## Source extract:
-- Opening Marker --

Full Circuit (1987–present)
- Surface: Asphalt
- Length: 1.512 mi (2.433 km)
- Turns: 9
- Race lap record: 0:50.782 (Philip Shields, Dallara, 2013, GP2)

Full Circuit (1978–1986)
- Length: 1.483 mi (2.386 km)
- Turns: 9

Original Circuit (1953–1977)
- Length: 1.500 mi (2.414 km)
- Turns: 6

= Kirkistown Circuit =

Motorsport circuit in Northern Ireland

Kirkistown Motor Racing Circuit is a permanent motorsport circuit located between the villages of Kirkistown and Portavogie, on the Ards Peninsula of County Down in Northern Ireland.

==History==
The circuit is owned and operated by the 500 Motor Racing Club of Ireland (500 MRCI), who opened the circuit in 1953 on the site of the former RAF Kirkistown Royal Air Force airfield. Kirkistown's main circuit runs clockwise, and was laid out using portions of the aerodrome's major east–west runway and northern perimeter roadways. The layout is relatively simple, with four main corners and a 1000 yd main straight. During the 1970s, a right-left chicane was constructed approximately one third of the way along the main straight, to reduce approach speeds to the Maguires Hairpin turn.

==Current use==
In its present configuration, Kirkistown's track length is 1.512 mi and it is Northern Ireland's only MSA-licensed permanent race track. In addition to the 500 MRCI's own events and other automobile circuit racing series, Kirkistown also hosts races for karting, rallying, rallycross, motorcycle and supermoto classes. Various duathlon, running and cycling events (in aid of Belfast Tandem Cycling Group) have also been held at Kirkistown, including an officially measured series of 5k and 10k races regarded as one of the fastest and flattest courses in the province.

-- Closing Marker --

## Questions to answer:
• A. Do these statements agree with the Kirkistown Circuit text? For each, answer yes or no and quote the words of the text that decide it. (i) The circuit opened in 1953 on the site of a former airfield. (ii) Kirkistown's main circuit runs counterclockwise. (iii) The right-left chicane on the main straight was built in the 1980s.
• B. As a Markdown table with the columns Nr and Line, give each line of the rows from the line with "Object: the tile [330,380,383,420]." through the final line of the rows, numbered in order and leaving out blank lines.

## Data:
-- Opening Marker --

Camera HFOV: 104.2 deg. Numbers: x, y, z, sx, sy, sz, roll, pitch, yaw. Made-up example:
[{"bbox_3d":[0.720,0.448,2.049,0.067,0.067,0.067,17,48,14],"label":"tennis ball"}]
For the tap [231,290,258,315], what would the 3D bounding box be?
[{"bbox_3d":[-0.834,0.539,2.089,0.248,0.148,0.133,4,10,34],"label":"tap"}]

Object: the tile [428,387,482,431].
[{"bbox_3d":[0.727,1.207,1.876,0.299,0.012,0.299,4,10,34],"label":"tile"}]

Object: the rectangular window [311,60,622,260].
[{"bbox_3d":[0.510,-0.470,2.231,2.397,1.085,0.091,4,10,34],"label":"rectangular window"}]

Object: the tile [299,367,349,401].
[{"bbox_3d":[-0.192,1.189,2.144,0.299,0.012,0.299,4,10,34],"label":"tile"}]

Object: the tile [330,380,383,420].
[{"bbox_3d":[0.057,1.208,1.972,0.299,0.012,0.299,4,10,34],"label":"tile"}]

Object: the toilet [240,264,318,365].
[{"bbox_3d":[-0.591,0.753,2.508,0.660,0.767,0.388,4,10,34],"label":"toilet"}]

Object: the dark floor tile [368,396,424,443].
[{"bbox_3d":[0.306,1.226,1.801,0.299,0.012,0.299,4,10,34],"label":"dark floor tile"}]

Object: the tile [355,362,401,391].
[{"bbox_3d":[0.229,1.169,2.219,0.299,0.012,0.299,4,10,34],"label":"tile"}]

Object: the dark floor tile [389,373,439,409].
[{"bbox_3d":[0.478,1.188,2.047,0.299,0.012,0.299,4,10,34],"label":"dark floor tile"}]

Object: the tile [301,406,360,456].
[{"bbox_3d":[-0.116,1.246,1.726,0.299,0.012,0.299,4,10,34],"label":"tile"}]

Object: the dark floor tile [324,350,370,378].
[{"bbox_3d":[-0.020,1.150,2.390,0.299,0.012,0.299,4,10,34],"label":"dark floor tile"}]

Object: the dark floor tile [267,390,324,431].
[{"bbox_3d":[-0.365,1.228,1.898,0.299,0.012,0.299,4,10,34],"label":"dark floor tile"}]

-- Closing Marker --

## Exercise answers:
• A.
(i) Yes: "who opened the circuit in 1953 on the site of the former RAF Kirkistown Royal Air Force airfield"
(ii) No: "Kirkistown's main circuit runs clockwise"
(iii) No: "During the 1970s, a right-left chicane was constructed"

• B.
| Nr | Line |
|---|---|
| 1 | Object: the tile [330,380,383,420]. |
| 2 | [{"bbox_3d":[0.057,1.208,1.972,0.299,0.012,0.299,4,10,34],"label":"tile"}] |
| 3 | Object: the toilet [240,264,318,365]. |
| 4 | [{"bbox_3d":[-0.591,0.753,2.508,0.660,0.767,0.388,4,10,34],"label":"toilet"}] |
| 5 | Object: the dark floor tile [368,396,424,443]. |
| 6 | [{"bbox_3d":[0.306,1.226,1.801,0.299,0.012,0.299,4,10,34],"label":"dark floor tile"}] |
| 7 | Object: the tile [355,362,401,391]. |
| 8 | [{"bbox_3d":[0.229,1.169,2.219,0.299,0.012,0.299,4,10,34],"label":"tile"}] |
| 9 | Object: the dark floor tile [389,373,439,409]. |
| 10 | [{"bbox_3d":[0.478,1.188,2.047,0.299,0.012,0.299,4,10,34],"label":"dark floor tile"}] |
| 11 | Object: the tile [301,406,360,456]. |
| 12 | [{"bbox_3d":[-0.116,1.246,1.726,0.299,0.012,0.299,4,10,34],"label":"tile"}] |
| 13 | Object: the dark floor tile [324,350,370,378]. |
| 14 | [{"bbox_3d":[-0.020,1.150,2.390,0.299,0.012,0.299,4,10,34],"label":"dark floor tile"}] |
| 15 | Object: the dark floor tile [267,390,324,431]. |
| 16 | [{"bbox_3d":[-0.365,1.228,1.898,0.299,0.012,0.299,4,10,34],"label":"dark floor tile"}] |